Street Smartypants COMPANY TheStreet.com, Co-Founder and Columnist NET WORTH $58 million AGE 44 E-MAILjjc@thestreet.com BIO With a perfect eye for brand positioning, the hyperactive, know-it-all,
anything-for-a-trade Jim Cramer has come to personify the tech-fueled bull market
he promotes. His "trading turret" reports arm do-it-yourself Web investors going
up against Wall Street pros. While strict editorial rules keep him away from the
newsies, Cramer's voice still dominates TheStreet.com even as the site has grown
from a one-man soapbox into a serious online-news organization. Fittingly,
TheStreet.com went public earlier this year, seeing its shares first inflate to
unearthly heights, then fall back to earth--just the kind of market saga Cramer
likes to chronicle (see "How It Feels to Lose $150 Million," Time, Aug. 16).

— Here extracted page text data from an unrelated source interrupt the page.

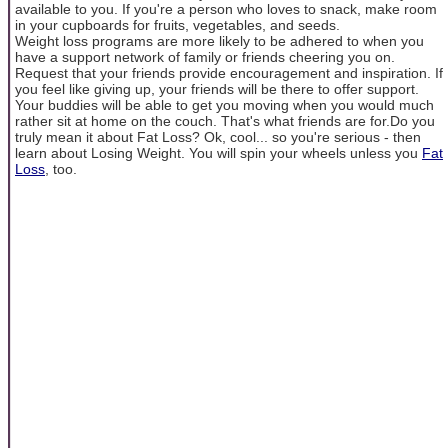
available to you. If you're a person who loves to snack, make room
in your cupboards for fruits, vegetables, and seeds.
Weight loss programs are more likely to be adhered to when you
have a support network of family or friends cheering you on.
Request that your friends provide encouragement and inspiration. If
you feel like giving up, your friends will be there to offer support.
Your buddies will be able to get you moving when you would much
rather sit at home on the couch. That's what friends are for.Do you
truly mean it about Fat Loss? Ok, cool... so you're serious - then
learn about Losing Weight. You will spin your wheels unless you
Fat
Loss
, too.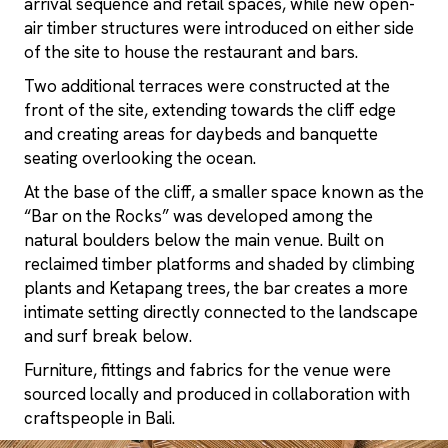
arrival sequence and retail spaces, while new open-
air timber structures were introduced on either side
of the site to house the restaurant and bars.
Two additional terraces were constructed at the
front of the site, extending towards the cliff edge
and creating areas for daybeds and banquette
seating overlooking the ocean.
At the base of the cliff, a smaller space known as the
“Bar on the Rocks” was developed among the
natural boulders below the main venue. Built on
reclaimed timber platforms and shaded by climbing
plants and Ketapang trees, the bar creates a more
intimate setting directly connected to the landscape
and surf break below.
Furniture, fittings and fabrics for the venue were
sourced locally and produced in collaboration with
craftspeople in Bali.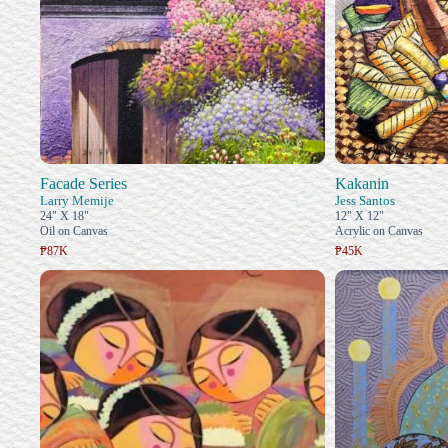
Facade Series
Kakanin
Larry Memije
Jess Santos
24" X 18"
12" X 12"
Oil on Canvas
Acrylic on Canvas
₱87K
₱45K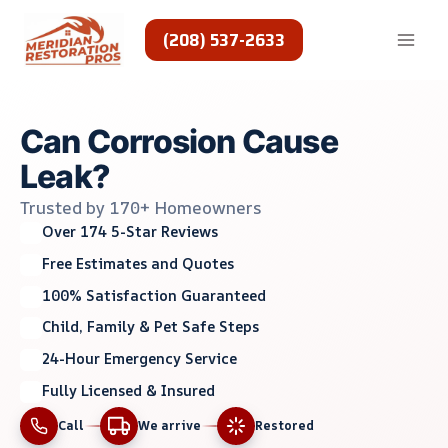
Skip
to
(208) 537-2633
content
Can Corrosion Cause
Leak?
Trusted by 170+ Homeowners
Over 174 5-Star Reviews
Free Estimates and Quotes
100% Satisfaction Guaranteed
Child, Family & Pet Safe Steps
24-Hour Emergency Service
Fully Licensed & Insured
Call
We arrive
Restored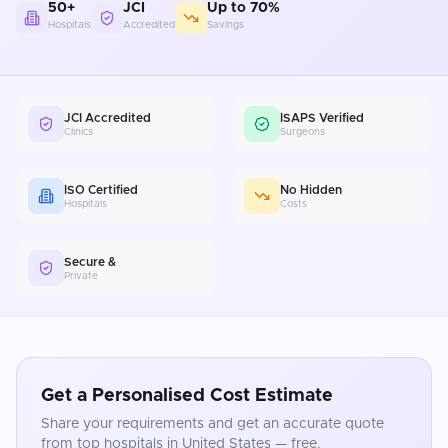
50+
JCI
Up to 70%
Hospitals
Accredited
Savings
JCI Accredited
ISAPS Verified
Clinics
Surgeons
ISO Certified
No Hidden
Hospitals
Costs
Secure &
Private
Get a Personalised Cost Estimate
Share your requirements and get an accurate quote
from top hospitals in
United States
— free.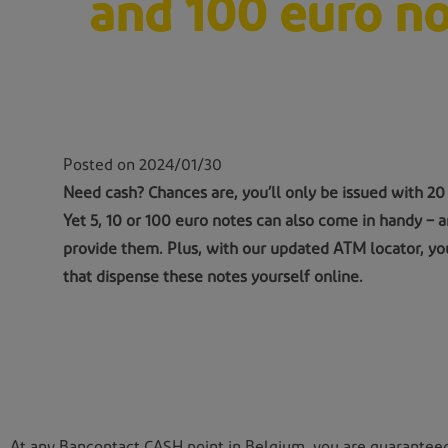
and 100 euro no
Posted on 2024/01/30
Need cash? Chances are, you’ll only be issued with 20
Yet 5, 10 or 100 euro notes can also come in handy –
provide them. Plus, with our updated ATM locator, yo
that dispense these notes yourself online.
At any Bancontact CASH point in Belgium, you are guaranteed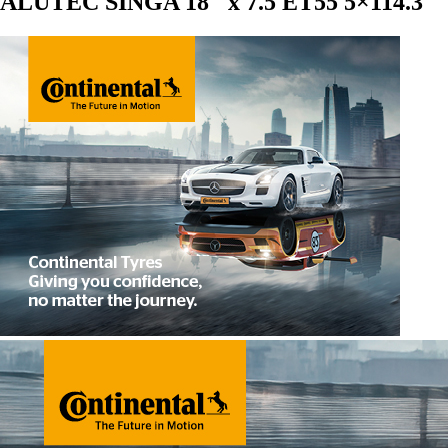
ALUTEC SINGA 18″ x 7.5 ET55 5×114.3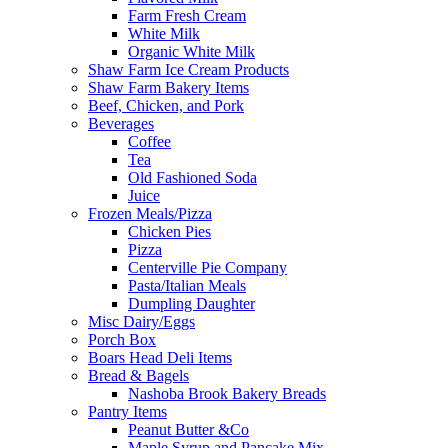
Farm Fresh Cream
White Milk
Organic White Milk
Shaw Farm Ice Cream Products
Shaw Farm Bakery Items
Beef, Chicken, and Pork
Beverages
Coffee
Tea
Old Fashioned Soda
Juice
Frozen Meals/Pizza
Chicken Pies
Pizza
Centerville Pie Company
Pasta/Italian Meals
Dumpling Daughter
Misc Dairy/Eggs
Porch Box
Boars Head Deli Items
Bread & Bagels
Nashoba Brook Bakery Breads
Pantry Items
Peanut Butter &Co
Maple Syrup and Pancake Mix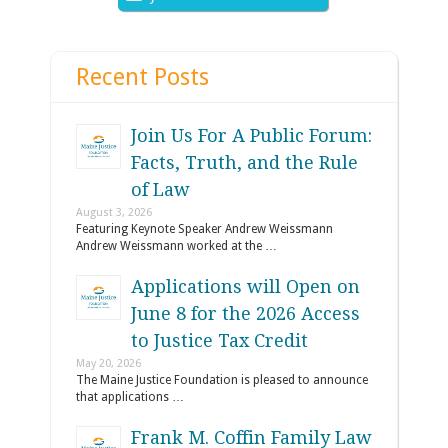
Recent Posts
Join Us For A Public Forum:
Facts, Truth, and the Rule
of Law
August 3, 2026
Featuring Keynote Speaker Andrew Weissmann
Andrew Weissmann worked at the …
Applications will Open on
June 8 for the 2026 Access
to Justice Tax Credit
May 20, 2026
The Maine Justice Foundation is pleased to announce
that applications …
Frank M. Coffin Family Law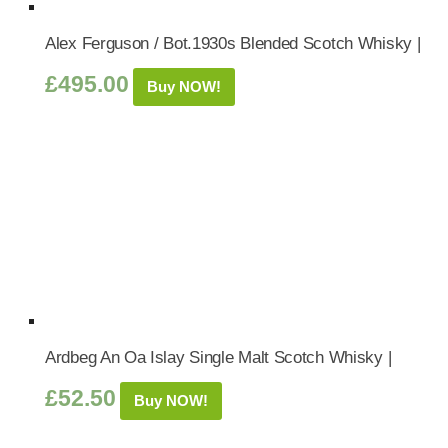
Alex Ferguson / Bot.1930s Blended Scotch Whisky |
£
495.00
Buy NOW!
Ardbeg An Oa Islay Single Malt Scotch Whisky |
£
52.50
Buy NOW!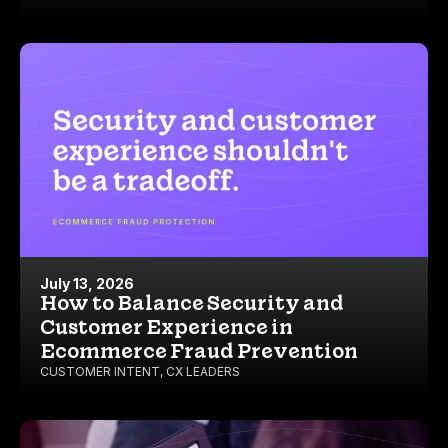
July 13, 2026
How to Balance Security and
Customer Experience in
Ecommerce Fraud Prevention
CUSTOMER INTENT
,
CX LEADERS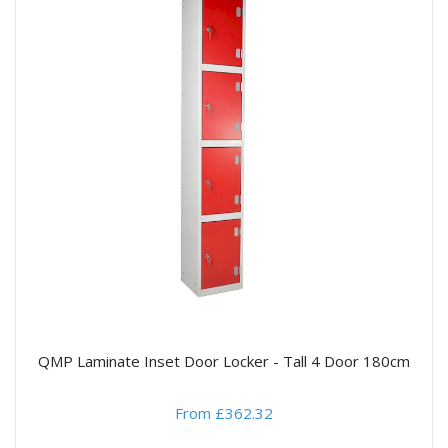
QMP Laminate Inset Door Locker - Tall 4 Door 180cm
From £362.32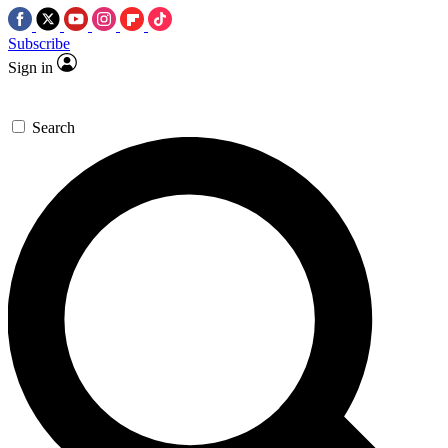
Subscribe
Sign in
Search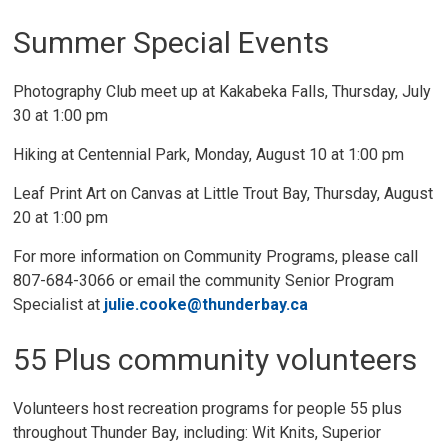
Summer Special Events
Photography Club meet up at Kakabeka Falls, Thursday, July
30 at 1:00 pm
Hiking at Centennial Park, Monday, August 10 at 1:00 pm
Leaf Print Art on Canvas at Little Trout Bay, Thursday, August
20 at 1:00 pm
For more information on Community Programs, please call
807-684-3066 or email the community Senior Program
Specialist at
julie.cooke@thunderbay.ca
55 Plus community volunteers
Volunteers host recreation programs for people 55 plus
throughout Thunder Bay, including: Wit Knits, Superior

By day, Cramer works as a professional hedge-fund manager. His amateur
counterpart is "Tokyo" Joe Park, bottom, the best known of the bulletin-board
stock gurus and one of the country's most influential stock pickers. Tokyo Joe
built his investing reputation post by boastful post on the rough-and-tumble
public discussions of the Silicon Investor (www.siliconinvestor.com), and he has
more than 1,000 investors paying $100 a month to read his online tipsheet,
Societe Anonyme. Cramer's and Park's pronouncements have been known to move
markets--a power formerly reserved for Wall Street analysts and venerable sources
like the Wall Street Journal's Heard on the Street column.
FORWARD TILT Cramer's bully pulpit will carry him far--even if TheStreet.com's
stock doesn't recover. But new leaders like Park make it uncertain that the
market mob will listen to any one voice for long.